Clann Mhuire CLG
- Founded:: 1957
- County:: Dublin
- Nickname:: The Mhuire
- Colours:: Green and Gold
- Grounds:: Naul
- Coordinates:: 53°35′12.44″N 6°17′36.4″W﻿ / ﻿53.5867889°N 6.293444°W

Playing kits
| Standard colours |

= Clann Mhuire CLG =

Gaelic Athletic Association club in Ireland

Clann Mhuire (/ga/, lit. 'Clan of Mary') is a Gaelic Athletic Association club based at Naul, County Dublin, Ireland, serving Naul and its surrounding areas.

The club was founded in 1957, and originally based in Reynoldstown before later moving to just outside Naul village. Its crest depicts a football; St Bernadette praying to the Marian apparition at Lourdes (the club was founded just after the Marian year 1954); and the Big Tree, a sweet chestnut that stood in the centre of Naul until 2017.

Its current pitch on the Fieldstown road was opened on 16 May 2004 by then-GAA president Sean Kelly.

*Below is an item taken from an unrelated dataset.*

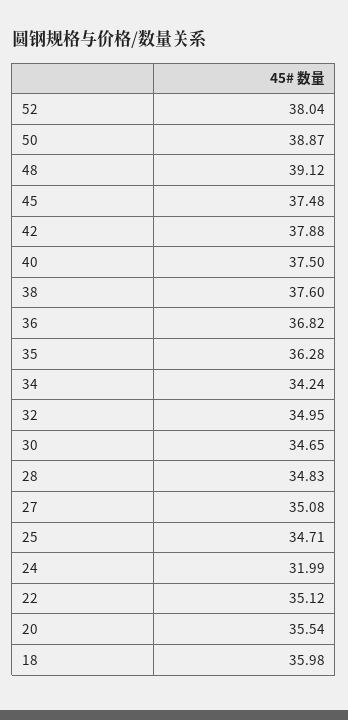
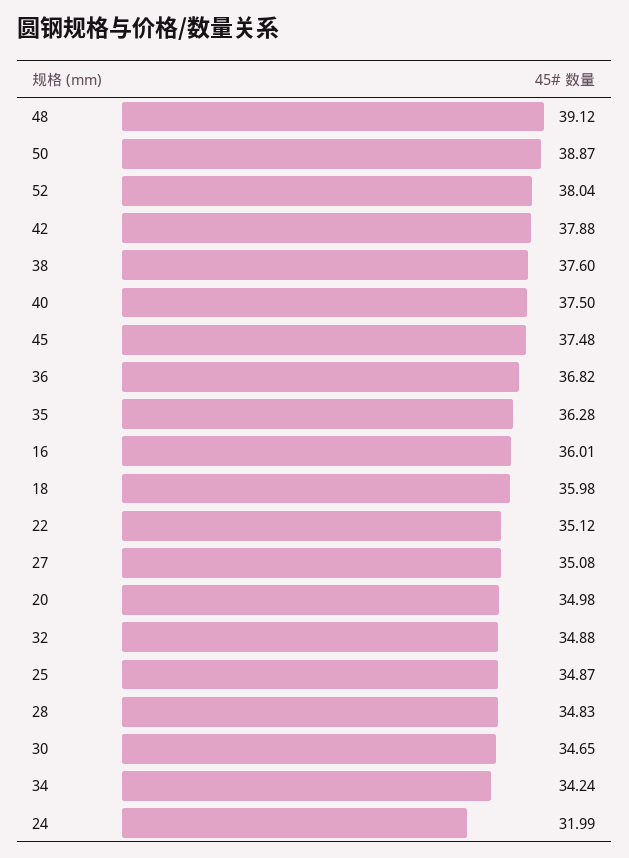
32: 34.95 -> 34.88
25: 34.71 -> 34.87
20: 35.54 -> 34.98
16: none -> 36.01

The club fields teams from U-8 to U-18 for both boys and girls. At adult level, the club has two football teams competing in Dublin AFL Div. 3 and AFL Div. 8, the Dublin Intermediate Football Championship, and one ladies football team in Division 2.

==Achievements==
- Dublin Junior Football Championship Winners 1994
- Dublin Ladies Junior A Football Championship Winners 2014.